Answer these questions from the article on nickel-zinc batteries in data centers:
(a) About how much power does a typical nuclear power plant generate?
(b) What does the NiZn Retrofit Kit allow operators to do?
(c) Who is ZincFive's CEO?

═════ Selected extract

2 GW of Nickel-Zinc Batteries Deployed in Data Centers: Why This Milestone Matters More Than It Sounds
ZincFive just passed 2 gigawatts of nickel-zinc battery power delivered or contracted globally. That number deserves context: a typical nuclear power plant generates about 1 GW. ZincFive has now matched two nuclear plants’ worth of immediate power capacity — in batteries small enough to fit inside data center aisles.
The milestone is significant not because 2 GW is a magic number, but because it represents a crossing of the commercial adoption threshold for nickel-zinc chemistry in a market that’s been dominated by lead-acid and lithium-ion for decades.
Why Nickel-Zinc Is Winning in Data Centers
Data center backup power is a notoriously conservative market. Operators have used lead-acid batteries for decades because they’re well-understood, inexpensive per kWh, and have a mature service ecosystem. The inertia against switching is real.
Nickel-zinc is gaining ground for several reasons that matter in data center environments:
- High power density — smaller footprint per kW than lead-acid
- No thermal runaway risk — unlike lithium-ion, NiZn doesn’t enter thermal runaway, which is a critical safety advantage in densely packed data halls
- Lower lifecycle emissions — meaningful as hyperscalers face ESG pressure
- Patented chemistry — ZincFive holds the key IP in this space, which has kept competitors at bay
The AI Dynamic Power Problem
The AI infrastructure buildout is changing backup power calculus. GPU clusters under heavy load can draw enormous instantaneous power — and data centers need backup systems that can respond in milliseconds, not seconds. ZincFive’s BC Series, including the BC 2 AI battery cabinet, is explicitly designed for both traditional backup requirements and AI-driven dynamic power environments.
The recently announced NiZn Retrofit Kit extends these benefits to brownfield deployments — allowing operators to upgrade existing lead-acid systems within the same cabinet footprint, reducing cost, complexity, and disruption. This is a strategic acknowledgment that most data center capacity being deployed today is retrofitting existing facilities, not greenfield builds.
What 2 GW Says About the Technology’s Trajectory
ZincFive’s CEO Tod Higinbotham said: “Surpassing 2 gigawatts reflects both the performance of our technology and the confidence our customers place in it.” The framing is deliberate: this isn’t a research milestone, it’s a commercial deployment milestone. The customers deploying NiZn at scale include data center operators who have run their own qualification processes and made procurement decisions.

══════════
═════ Data provided

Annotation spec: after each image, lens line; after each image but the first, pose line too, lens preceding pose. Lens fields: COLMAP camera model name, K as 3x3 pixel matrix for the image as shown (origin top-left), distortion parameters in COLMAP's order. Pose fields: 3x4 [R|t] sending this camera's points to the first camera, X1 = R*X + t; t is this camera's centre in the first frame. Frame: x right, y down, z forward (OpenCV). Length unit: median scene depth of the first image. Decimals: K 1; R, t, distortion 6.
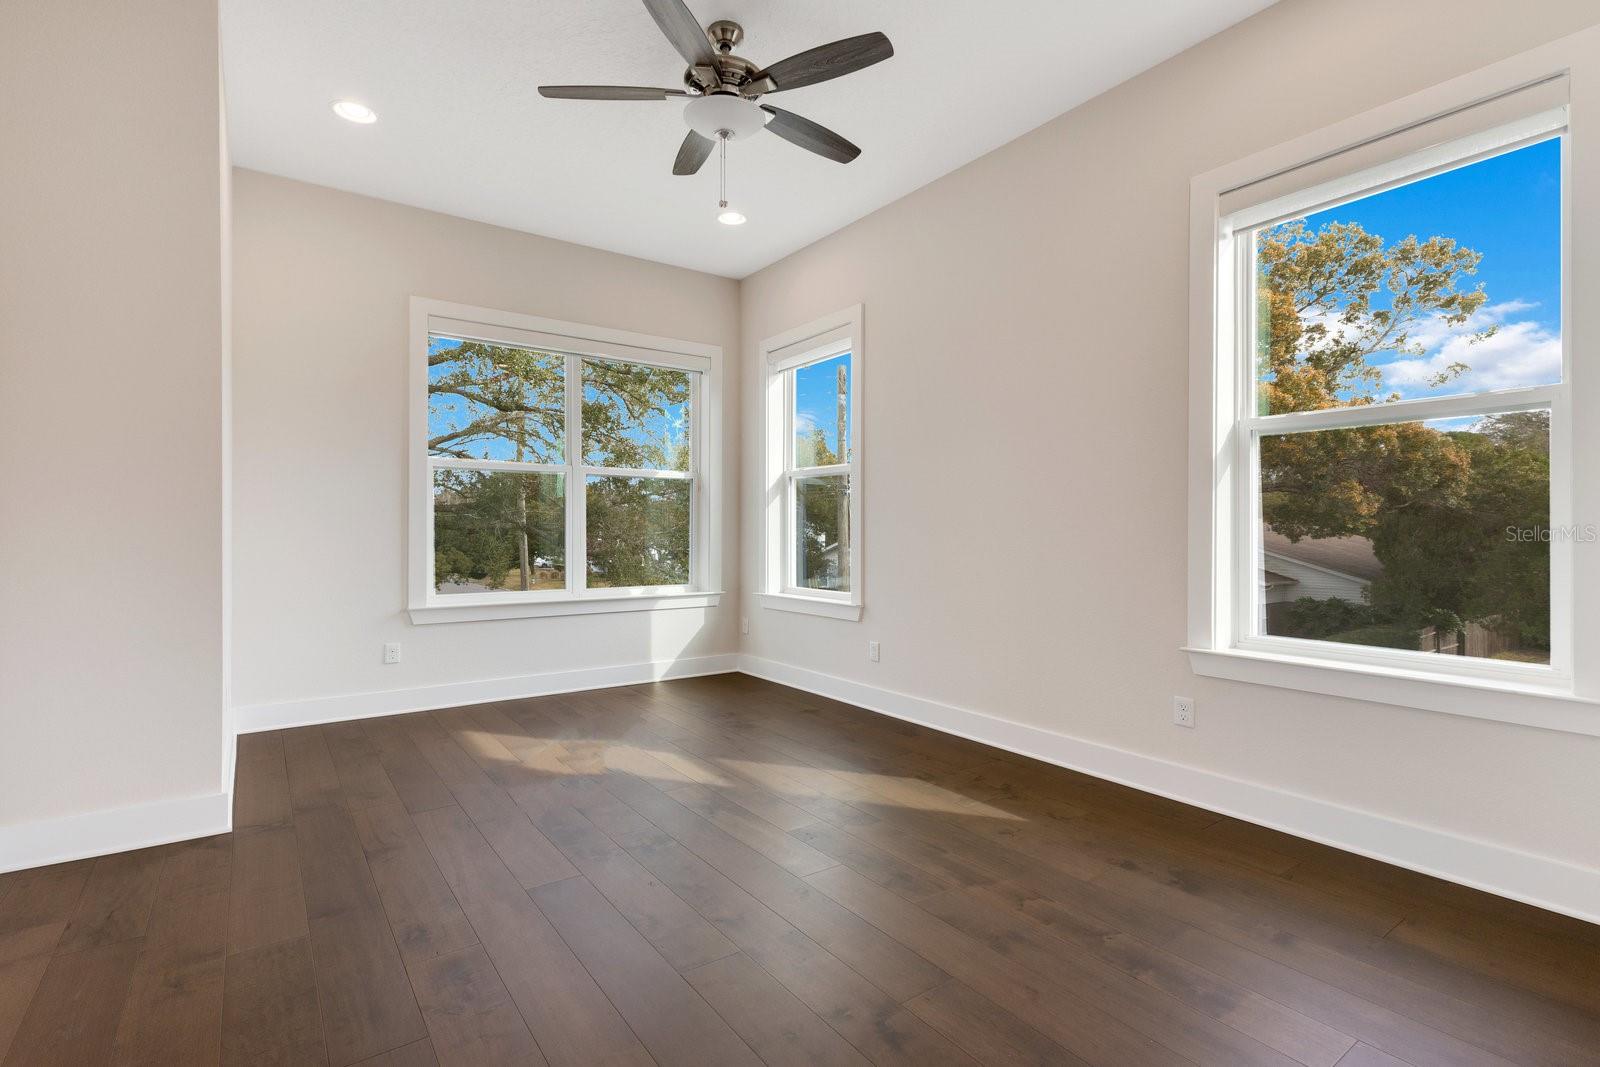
lens RADIAL K [[719.0, 0, 805.8], [0, 719.0, 529.9], [0, 0, 1]] dist [0.007740, -0.000486]
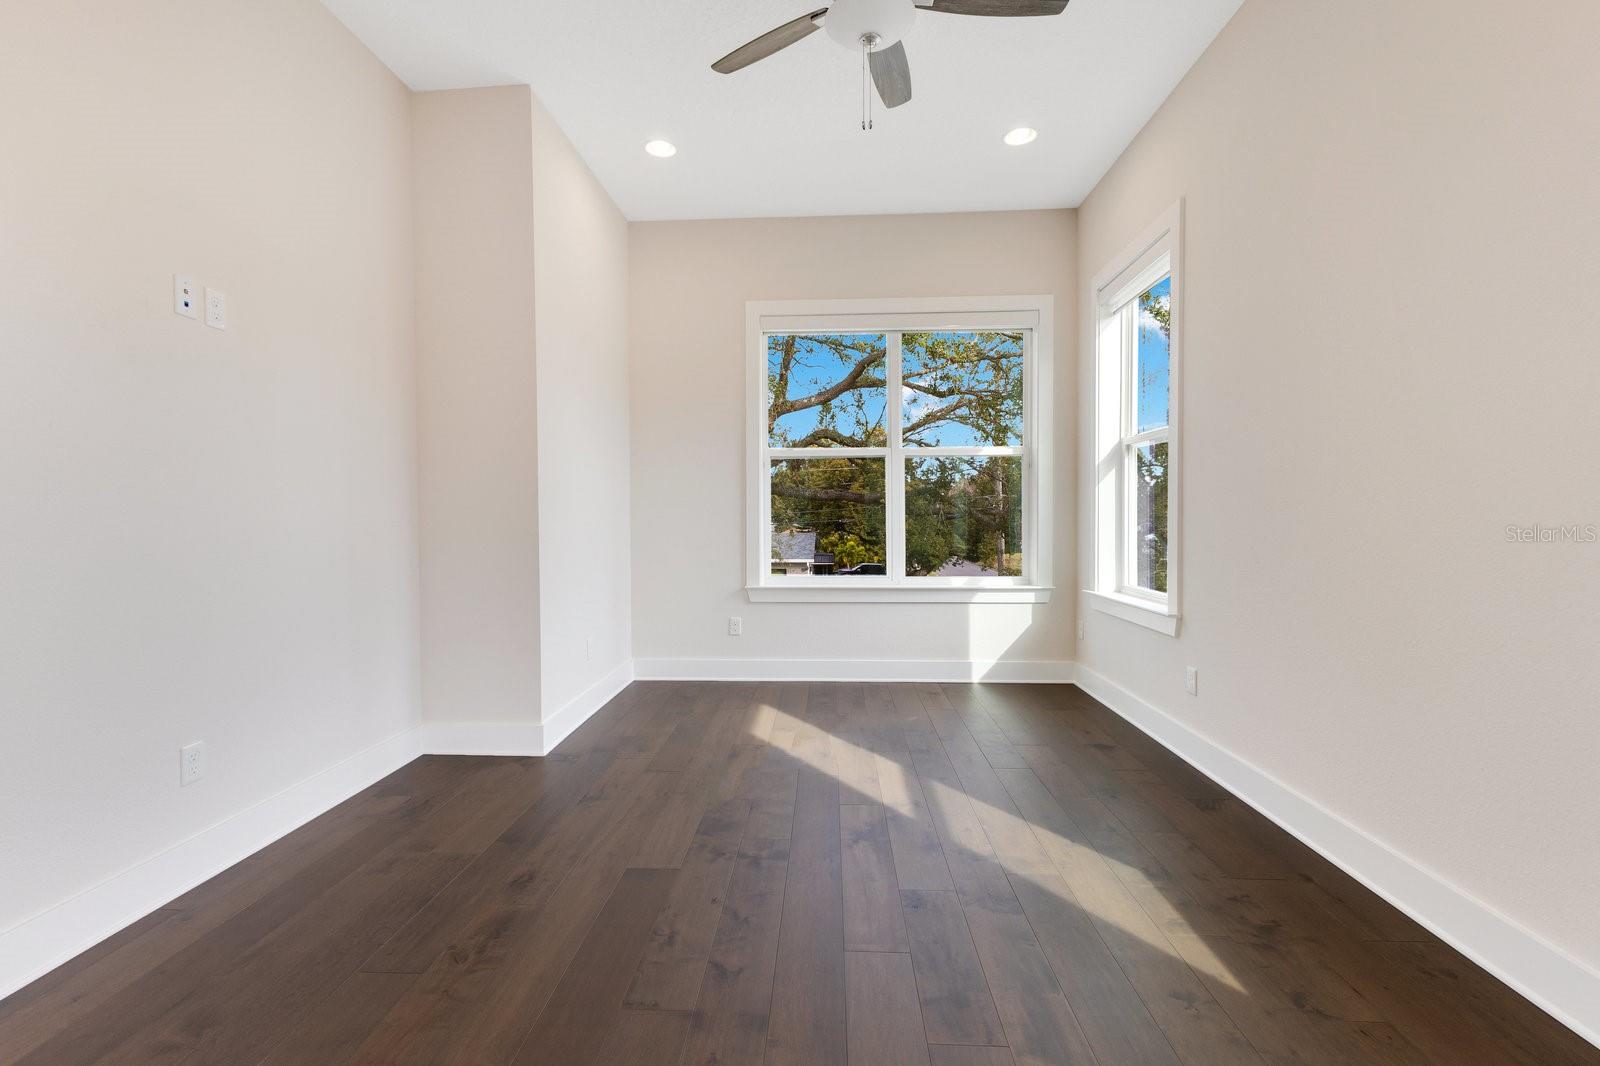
lens RADIAL K [[742.0, 0, 800.0], [0, 742.0, 533.0], [0, 0, 1]] dist [0.008895, -0.000174]
pose [[0.794140, 0.008973, -0.607668, 0.187839], [0.006786, 0.999698, 0.023630, 0.000317], [0.607696, -0.022889, 0.793839, 0.136812]]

══════════

Expected output →
(a) About 1 GW.
(b) It allows them to upgrade existing lead-acid systems within the same cabinet footprint.
(c) Tod Higinbotham.